As your body activates the SNS ‘flight, fright, freeze, faun’ nervous system in response to stress, it reduces blood flow and energy to the gastrointestinal tract (GIT). When we’re in this stressed state, our stomach and intestines aren’t able to digest, squeeze and move food through the bowel properly which can cause a lot of digestive discomfort. 

This stress-response also acts on the gut-brain axis and microbiota-gut-brain axis, which affects gut function and composition of good vs bad gut bacteria. Our gut bugs and brain are in constant communication so when we don’t have enough positive bacteria interacting with our brain, our physical and mental health are negatively affected. 

Stress causes other physical changes that lead to IBS. It increases pain perception, which can cause us to be highly sensitive and conscious of bodily sensations leading to abdominal pain.

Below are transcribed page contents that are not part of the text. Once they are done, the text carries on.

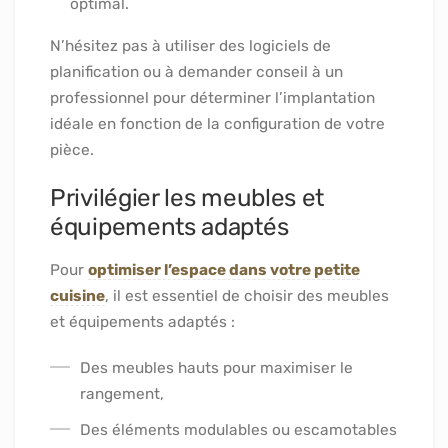
optimal.
N’hésitez pas à utiliser des logiciels de
planification ou à demander conseil à un
professionnel pour déterminer l’implantation
idéale en fonction de la configuration de votre
pièce.
Privilégier les meubles et
équipements adaptés
Pour
optimiser l’espace dans votre petite
cuisine
, il est essentiel de choisir des meubles
et équipements adaptés :
Des meubles hauts pour maximiser le
rangement,
Des éléments modulables ou escamotables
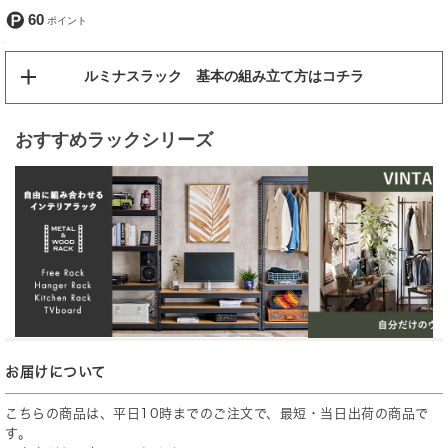
60
ルミナスラック 基本の組み立て方はコチラ
おすすめラックシリーズ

When we’re stressed, we’re also more likely to crave and consume unhealthy foods that can trigger GI discomfort e.g., foods high in sugar and fat, alcohol, caffeine and tobacco. 

It’s a vicious cycle… high stress can trigger IBS symptoms (stress-induced IBS) and then those digestive symptoms often increase stress!

Without this response to stress, we wouldn’t have made it far when we were living in a cave. However unfortunately for us, in today’s society we are still wired the same. We’ve swapped running from animals for deadlines, unescapable online bullying & never-ending emails. 

4. How can I tell if my stomach issues are caused by stress or from something more serious?

As IBS is a stress sensitive disorder, it can be hard to tell if what you’re experiencing is a just bodily response to heightened stress or a food intolerance, allergy or more serious health condition.

Symptoms to look out for are:

  • Diarrhoea.
  • Constipation.
  • Nausea.
  • Vomiting.
  • Gas and flatulence.
  • Bloating. 
  • Abdominal pain and cramps.
  • Headaches and migraines. 
  • Reflux or heartburn.
  • Changes in the colour of your poo e.g., pale, green, very dark. 
  • Rashes, hives or itching. 
  • Mood change. 
  • Changes to your menstrual cycle.  

I highly recommend tracking your symptoms either in your phone, on paper or a food-symptom-diary app over a few weeks-months and taking note of changes in your diet, stress, sleep quality, menstrual cycle and exercise. 

The more detailed you are in your note taking, the easier it is for a professional to help you if need be. Rating your symptoms severity out of 5 or 10 and tracking bowel movements on the Bristol Stool Chart are great ways to do this. If your IBS symptoms are mild, very infrequent and align more with your mood, it’s likely stress-induced IBS.

If you are concerned, regardless of how mild or few symptoms you may have, there is no harm in seeing a health professional!

5. How do I know when to seek professional help? Who should I go to?

Ideally, we should all be checking in with our GP at least once a year. It’s a great opportunity to tell them about your digestive issues so they can support you, pick up on any warning signs early and refer you to a Gastroenterologist or dietitian.

A Gastroenterologist can determine whether your symptoms are due to stress or due to another condition. 

If you are experiencing any of the below symptoms, it’s best to book in with your GP… 

  • Unintentional weight loss
  • Increased bruising
  • Shortness of breath or difficulty breathing.
  • Chest pain.
  • Noticing blood, pus, black or very dark stools.
  • Bruising easily.
  • Excessive hair loss.
  • Wounds or cuts not healing quickly. 

If you have a family history of Crohns Disease, Ulcerative Colitis, Coeliac Disease, bowel, stomach or pancreatic cancer, let your GP know as sometimes these genetic conditions are best prevented by regular screening.